Inovações virtuais na advocacia brasileira
Apesar de os assistentes virtuais serem as primeiras soluções pensadas para a interação propriamente dita com o assistido, algumas Defensorias Públicas do país já utilizam sistemas internos que automatizam a rotina de trabalho dos servidores.
Em São Paulo, por exemplo, se trabalha com litigância estratégica para soluções de casos complexos, raspagem e mineração de dados, além de pesquisas empíricas sobre os serviços prestados. Já a DPU está próxima de integrar seu acervo de processos com todos os Tribunais Regionais Federais do país. Desenvolve, também, um projeto para uso de inteligência artificial para confeccionar minutas sugestivas aos defensores.
“No momento em que você libera os servidores das atividades burocráticas, você dá um tempo maior para que eles se dediquem aos atendimentos itinerantes em localizações vulneráveis. Hoje, o grande entrave do defensor é ele preso no gabinete lidando com as demandas que recebe. Quando um sistema faz o trabalho braçal de forma automatizada, você ganha muito tempo para investir na nossa missão institucional”, diz Lúcio Ferreira Guedes, da DPU.
O desafio para a advocacia pública, assim como para a advocacia privada, envolve mudar a cultura organizacional do ambiente de trabalho para a implementação das inovações tecnológicas, segundo avalia Marina Feferbaum, coordenadora do Centro de Ensino e Pesquisa em Inovação da FGV.
“Nesse processo enorme de digitalização na advocacia há um risco grande de se encontrar resistência na cultura organizacional, porque a advocacia é extremamente tradicional. Na pandemia, houve uma evolução em questões antes impensáveis, como o home office, mas tem um lado que precisa de atenção sobre quanto esse tradicionalismo do Direito realmente impede os fluxos de inovação no setor”, afirma.
Para a pesquisadora, que conduziu um levantamento sobre o grau de inserção tecnológica nos escritórios de advocacia do país neste ano, não é possível avaliar se a advocacia privada brasileira está mais avançada no quesito inovação tecnológica do que a advocacia pública.

Trechos dos registros =
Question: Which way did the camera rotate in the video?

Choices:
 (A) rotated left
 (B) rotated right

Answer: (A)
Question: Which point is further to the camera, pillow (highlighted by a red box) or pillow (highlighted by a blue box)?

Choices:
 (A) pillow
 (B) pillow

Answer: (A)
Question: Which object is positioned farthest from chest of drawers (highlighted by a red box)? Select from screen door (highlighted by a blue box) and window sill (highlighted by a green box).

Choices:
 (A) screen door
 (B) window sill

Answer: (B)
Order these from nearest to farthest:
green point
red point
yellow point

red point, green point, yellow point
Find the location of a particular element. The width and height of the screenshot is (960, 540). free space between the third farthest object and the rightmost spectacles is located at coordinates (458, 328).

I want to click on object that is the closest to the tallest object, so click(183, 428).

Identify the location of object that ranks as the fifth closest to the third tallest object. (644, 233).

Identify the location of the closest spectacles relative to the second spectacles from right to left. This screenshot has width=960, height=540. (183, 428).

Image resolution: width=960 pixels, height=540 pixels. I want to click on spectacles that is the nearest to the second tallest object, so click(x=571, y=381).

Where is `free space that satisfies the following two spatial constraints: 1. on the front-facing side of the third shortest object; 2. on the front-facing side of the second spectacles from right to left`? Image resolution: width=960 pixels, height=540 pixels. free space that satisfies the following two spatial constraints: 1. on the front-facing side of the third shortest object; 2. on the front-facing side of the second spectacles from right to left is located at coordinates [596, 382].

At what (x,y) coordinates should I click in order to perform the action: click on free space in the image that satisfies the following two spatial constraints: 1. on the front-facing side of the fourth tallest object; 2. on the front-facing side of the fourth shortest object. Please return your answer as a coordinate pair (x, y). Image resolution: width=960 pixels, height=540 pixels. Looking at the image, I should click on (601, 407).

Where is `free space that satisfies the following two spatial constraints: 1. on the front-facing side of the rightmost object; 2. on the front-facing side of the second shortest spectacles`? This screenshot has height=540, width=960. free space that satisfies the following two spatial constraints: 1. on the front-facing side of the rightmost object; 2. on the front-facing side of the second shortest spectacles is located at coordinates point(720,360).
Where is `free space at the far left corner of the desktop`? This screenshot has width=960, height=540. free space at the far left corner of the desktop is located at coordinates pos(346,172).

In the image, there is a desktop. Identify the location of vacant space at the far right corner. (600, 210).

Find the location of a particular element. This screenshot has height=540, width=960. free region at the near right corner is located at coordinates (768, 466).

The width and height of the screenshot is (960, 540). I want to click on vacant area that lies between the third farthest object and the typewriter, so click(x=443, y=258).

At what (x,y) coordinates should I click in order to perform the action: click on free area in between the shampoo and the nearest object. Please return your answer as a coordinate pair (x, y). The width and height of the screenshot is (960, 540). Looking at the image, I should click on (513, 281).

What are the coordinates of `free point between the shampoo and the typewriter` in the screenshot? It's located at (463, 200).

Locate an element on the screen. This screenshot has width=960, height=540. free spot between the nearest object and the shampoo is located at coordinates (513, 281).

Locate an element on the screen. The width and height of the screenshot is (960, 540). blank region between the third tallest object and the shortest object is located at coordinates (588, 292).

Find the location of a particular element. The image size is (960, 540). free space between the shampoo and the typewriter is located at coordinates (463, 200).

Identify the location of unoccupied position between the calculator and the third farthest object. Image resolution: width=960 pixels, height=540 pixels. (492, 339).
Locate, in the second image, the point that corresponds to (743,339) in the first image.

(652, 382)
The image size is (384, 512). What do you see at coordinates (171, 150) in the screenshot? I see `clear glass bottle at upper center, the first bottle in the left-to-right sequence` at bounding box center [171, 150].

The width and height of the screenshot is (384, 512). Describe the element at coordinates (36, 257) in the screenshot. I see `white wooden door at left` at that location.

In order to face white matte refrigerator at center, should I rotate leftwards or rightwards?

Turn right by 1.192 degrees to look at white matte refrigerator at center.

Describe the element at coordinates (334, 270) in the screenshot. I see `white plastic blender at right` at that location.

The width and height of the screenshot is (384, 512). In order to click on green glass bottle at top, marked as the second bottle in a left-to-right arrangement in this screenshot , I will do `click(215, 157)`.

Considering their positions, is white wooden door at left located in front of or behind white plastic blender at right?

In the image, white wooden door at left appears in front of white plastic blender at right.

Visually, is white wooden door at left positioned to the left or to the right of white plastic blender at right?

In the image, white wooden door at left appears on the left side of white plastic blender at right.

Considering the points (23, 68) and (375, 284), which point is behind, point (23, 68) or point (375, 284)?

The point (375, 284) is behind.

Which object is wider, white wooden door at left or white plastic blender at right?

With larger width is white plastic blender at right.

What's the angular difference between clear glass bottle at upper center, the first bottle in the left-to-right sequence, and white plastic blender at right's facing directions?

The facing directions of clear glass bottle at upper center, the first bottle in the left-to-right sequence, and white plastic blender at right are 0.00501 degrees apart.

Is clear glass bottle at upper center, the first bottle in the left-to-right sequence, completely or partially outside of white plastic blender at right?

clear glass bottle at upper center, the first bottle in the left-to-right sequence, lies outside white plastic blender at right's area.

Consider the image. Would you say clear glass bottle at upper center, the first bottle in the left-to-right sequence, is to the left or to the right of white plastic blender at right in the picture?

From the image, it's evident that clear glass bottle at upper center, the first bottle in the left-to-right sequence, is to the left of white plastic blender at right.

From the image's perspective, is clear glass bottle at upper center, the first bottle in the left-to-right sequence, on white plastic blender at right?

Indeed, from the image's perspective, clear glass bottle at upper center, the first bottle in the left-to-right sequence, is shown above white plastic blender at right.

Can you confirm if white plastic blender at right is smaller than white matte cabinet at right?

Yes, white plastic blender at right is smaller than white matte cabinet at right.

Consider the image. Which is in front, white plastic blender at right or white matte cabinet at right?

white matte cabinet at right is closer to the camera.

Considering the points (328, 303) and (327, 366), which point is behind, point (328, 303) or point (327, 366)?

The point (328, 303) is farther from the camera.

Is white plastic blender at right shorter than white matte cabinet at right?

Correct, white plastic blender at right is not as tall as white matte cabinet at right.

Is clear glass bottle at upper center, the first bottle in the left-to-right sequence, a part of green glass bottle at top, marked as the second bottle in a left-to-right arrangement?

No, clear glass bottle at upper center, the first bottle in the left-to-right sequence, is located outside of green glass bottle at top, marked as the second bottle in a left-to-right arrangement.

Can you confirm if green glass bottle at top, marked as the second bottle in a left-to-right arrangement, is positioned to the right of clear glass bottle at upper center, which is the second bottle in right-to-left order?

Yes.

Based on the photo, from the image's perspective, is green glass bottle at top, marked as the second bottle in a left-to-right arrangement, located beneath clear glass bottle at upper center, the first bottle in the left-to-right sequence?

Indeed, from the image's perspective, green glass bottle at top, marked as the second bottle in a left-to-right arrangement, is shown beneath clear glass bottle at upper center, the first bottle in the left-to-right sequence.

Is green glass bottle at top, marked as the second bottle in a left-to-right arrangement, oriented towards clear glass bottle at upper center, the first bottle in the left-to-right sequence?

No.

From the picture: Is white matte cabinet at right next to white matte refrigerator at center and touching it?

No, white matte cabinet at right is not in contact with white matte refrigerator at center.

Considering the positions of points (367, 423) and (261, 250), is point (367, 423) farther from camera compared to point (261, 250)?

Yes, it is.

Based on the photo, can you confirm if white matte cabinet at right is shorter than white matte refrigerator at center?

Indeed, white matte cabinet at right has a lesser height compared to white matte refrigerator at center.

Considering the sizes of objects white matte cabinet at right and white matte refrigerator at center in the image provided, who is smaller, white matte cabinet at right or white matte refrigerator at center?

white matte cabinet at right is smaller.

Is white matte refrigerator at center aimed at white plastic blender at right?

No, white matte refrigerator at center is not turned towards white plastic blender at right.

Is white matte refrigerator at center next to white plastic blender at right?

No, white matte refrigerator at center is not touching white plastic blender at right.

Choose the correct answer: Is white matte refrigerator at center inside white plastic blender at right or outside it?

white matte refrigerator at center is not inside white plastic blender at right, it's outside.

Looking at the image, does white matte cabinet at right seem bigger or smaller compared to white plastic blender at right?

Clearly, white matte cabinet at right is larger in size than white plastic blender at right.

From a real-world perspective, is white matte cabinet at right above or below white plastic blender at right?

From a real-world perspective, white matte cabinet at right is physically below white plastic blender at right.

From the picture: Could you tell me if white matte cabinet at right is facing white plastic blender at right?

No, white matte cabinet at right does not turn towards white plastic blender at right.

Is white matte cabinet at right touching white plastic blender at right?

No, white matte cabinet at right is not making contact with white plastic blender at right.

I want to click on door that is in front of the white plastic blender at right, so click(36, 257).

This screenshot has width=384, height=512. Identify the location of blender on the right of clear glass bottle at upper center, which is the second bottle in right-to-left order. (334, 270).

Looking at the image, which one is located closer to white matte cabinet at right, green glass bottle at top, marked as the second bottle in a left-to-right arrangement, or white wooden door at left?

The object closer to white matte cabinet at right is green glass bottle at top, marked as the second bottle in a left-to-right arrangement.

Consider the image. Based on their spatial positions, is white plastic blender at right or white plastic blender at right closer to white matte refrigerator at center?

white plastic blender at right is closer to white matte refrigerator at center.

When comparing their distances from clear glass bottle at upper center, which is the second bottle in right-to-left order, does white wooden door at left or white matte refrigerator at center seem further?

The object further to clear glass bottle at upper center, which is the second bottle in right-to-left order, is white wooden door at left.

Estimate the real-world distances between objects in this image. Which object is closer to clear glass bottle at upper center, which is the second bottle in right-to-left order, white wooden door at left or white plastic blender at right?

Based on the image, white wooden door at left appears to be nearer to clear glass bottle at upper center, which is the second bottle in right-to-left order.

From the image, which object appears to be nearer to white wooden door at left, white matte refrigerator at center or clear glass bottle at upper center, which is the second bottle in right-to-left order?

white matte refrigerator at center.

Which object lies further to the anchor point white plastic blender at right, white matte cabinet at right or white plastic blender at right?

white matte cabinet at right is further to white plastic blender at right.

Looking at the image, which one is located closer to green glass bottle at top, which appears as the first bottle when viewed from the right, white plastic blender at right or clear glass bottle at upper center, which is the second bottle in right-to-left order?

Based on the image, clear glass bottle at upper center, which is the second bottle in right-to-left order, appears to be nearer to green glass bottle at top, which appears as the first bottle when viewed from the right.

Atividade = Dê continuidade ao texto sobre inovações tecnológicas na advocacia brasileira a partir da última frase apresentada.

Resposta do exercício =
“No Brasil são muitas as advocacias, porque mais ou menos 70% dos escritórios são pequenas bancas de até três pessoas. Por causa disso, o grau de inserção tecnológico varia demais. Muitos escritórios não fazem sequer a gestão de conhecimento, considerado o primeiro passo para usar a tecnologia. Esse também é um desafio do serviço público”, explica.
No entendimento do defensor público de São Paulo Rafael Pitanga, existem desafios em comum entre as duas advocacias, principalmente em relação a encontrar as ferramentas mais modernas disponíveis no mercado, mas que caibam nos orçamentos. “No futuro, seguramente teremos que passar pela gestão baseada em evidências, já que trabalhamos com um volume muito significativo de casos e uma estrutura cada vez mais enxuta”.
Maurício Zockun, sócio do Zockun & Fleury Advogados e especialista em Direito Público, avalia que diante desse cenário de evolução tecnológica na advocacia pública é preciso discutir os limites para a utilização de ferramentas de inteligência artificial a depender do ato produzido por ela.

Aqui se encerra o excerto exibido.